=== Exercise input ===
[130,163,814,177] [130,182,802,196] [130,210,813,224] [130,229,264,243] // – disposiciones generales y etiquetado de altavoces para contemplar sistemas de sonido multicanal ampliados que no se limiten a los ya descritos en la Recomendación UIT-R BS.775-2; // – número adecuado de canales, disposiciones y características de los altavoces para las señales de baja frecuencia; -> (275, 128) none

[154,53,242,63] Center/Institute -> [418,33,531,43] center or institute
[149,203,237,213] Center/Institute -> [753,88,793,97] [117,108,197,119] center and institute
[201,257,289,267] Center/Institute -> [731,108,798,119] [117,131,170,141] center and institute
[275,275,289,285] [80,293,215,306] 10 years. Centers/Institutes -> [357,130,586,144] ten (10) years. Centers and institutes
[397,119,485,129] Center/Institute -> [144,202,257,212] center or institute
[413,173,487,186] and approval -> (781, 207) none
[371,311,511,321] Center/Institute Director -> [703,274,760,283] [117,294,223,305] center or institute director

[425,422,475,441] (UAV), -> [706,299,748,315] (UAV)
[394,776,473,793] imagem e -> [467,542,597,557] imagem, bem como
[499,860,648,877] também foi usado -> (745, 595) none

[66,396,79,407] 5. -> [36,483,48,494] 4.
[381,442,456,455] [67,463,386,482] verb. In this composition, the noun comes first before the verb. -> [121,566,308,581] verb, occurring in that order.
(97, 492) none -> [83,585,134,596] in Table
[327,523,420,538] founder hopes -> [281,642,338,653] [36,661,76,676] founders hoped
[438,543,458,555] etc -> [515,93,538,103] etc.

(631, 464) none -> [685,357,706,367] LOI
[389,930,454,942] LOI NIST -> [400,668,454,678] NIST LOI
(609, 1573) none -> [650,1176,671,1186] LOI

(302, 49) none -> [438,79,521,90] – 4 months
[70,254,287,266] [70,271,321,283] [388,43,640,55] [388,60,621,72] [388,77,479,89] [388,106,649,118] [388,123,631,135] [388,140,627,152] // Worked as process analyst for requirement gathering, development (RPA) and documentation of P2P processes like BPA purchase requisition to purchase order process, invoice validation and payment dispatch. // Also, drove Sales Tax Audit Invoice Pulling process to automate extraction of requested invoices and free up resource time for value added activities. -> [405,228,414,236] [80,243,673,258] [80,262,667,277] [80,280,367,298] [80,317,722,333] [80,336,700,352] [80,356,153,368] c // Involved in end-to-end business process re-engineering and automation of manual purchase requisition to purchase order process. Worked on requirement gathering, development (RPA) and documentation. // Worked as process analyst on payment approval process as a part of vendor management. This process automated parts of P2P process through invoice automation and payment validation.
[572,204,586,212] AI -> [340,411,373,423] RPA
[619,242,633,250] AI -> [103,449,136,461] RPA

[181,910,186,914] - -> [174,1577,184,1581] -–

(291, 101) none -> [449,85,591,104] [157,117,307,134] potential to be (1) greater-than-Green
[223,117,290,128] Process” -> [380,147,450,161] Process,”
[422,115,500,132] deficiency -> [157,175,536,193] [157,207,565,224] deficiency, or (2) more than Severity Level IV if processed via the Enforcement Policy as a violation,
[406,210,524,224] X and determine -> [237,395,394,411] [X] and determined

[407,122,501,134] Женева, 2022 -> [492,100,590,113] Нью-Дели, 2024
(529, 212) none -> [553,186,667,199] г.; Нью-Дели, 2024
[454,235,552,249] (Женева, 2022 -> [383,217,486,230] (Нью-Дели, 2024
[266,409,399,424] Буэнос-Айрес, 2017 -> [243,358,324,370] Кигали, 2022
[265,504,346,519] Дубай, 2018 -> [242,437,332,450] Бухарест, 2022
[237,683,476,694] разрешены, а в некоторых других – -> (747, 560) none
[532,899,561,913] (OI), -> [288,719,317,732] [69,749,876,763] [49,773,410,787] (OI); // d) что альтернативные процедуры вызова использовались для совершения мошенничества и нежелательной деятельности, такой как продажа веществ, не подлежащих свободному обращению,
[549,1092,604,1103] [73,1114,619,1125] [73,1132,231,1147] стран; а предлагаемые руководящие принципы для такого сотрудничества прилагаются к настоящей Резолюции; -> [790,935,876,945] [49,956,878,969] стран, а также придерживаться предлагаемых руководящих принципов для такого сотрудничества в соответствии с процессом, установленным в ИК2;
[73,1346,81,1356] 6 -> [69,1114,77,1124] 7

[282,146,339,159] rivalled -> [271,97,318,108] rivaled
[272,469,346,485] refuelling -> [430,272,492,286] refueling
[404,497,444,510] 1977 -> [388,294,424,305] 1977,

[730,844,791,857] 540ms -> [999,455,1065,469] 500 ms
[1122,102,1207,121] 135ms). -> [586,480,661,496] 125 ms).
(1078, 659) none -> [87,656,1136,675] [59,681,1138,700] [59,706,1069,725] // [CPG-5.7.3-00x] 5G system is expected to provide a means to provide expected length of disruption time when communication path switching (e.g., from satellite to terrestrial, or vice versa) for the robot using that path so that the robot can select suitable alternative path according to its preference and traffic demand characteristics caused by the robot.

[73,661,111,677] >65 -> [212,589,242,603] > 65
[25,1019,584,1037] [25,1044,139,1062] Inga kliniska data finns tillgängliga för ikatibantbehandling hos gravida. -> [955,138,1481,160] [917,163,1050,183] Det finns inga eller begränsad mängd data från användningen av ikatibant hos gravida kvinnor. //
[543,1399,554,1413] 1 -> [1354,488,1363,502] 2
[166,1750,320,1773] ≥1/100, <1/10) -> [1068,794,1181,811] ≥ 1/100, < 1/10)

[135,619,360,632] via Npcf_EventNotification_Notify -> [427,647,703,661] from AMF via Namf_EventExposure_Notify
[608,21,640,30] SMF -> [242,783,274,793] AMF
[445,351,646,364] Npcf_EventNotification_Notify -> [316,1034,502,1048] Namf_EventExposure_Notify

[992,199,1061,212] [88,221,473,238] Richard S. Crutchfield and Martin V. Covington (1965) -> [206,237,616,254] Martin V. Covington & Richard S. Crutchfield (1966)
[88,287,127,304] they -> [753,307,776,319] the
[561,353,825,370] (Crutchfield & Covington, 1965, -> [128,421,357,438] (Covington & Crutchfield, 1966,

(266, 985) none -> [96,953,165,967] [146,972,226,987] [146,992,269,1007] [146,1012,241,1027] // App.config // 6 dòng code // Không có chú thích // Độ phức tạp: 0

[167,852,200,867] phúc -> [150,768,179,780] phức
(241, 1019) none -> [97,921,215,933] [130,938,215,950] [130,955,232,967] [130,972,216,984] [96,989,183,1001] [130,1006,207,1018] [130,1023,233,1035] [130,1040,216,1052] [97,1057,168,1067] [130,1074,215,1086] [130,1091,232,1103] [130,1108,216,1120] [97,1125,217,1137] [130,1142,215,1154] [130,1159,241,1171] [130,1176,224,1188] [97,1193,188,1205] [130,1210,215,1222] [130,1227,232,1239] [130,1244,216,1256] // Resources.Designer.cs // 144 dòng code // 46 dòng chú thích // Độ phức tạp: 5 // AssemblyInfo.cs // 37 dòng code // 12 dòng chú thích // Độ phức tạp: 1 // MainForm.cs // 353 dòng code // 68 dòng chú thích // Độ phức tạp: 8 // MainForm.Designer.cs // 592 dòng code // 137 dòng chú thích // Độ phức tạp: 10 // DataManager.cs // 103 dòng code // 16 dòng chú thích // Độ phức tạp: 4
===
▸ Goal of the exercise: Out of the listing above, reproduce exactly the lines from the one with "[135,619,360,632] via Npcf_EventNotification_Notify" up to and including the one with "[88,287,127,304] they ->".

▸ Task solution:
[135,619,360,632] via Npcf_EventNotification_Notify -> [427,647,703,661] from AMF via Namf_EventExposure_Notify
[608,21,640,30] SMF -> [242,783,274,793] AMF
[445,351,646,364] Npcf_EventNotification_Notify -> [316,1034,502,1048] Namf_EventExposure_Notify

[992,199,1061,212] [88,221,473,238] Richard S. Crutchfield and Martin V. Covington (1965) -> [206,237,616,254] Martin V. Covington & Richard S. Crutchfield (1966)
[88,287,127,304] they -> [753,307,776,319] the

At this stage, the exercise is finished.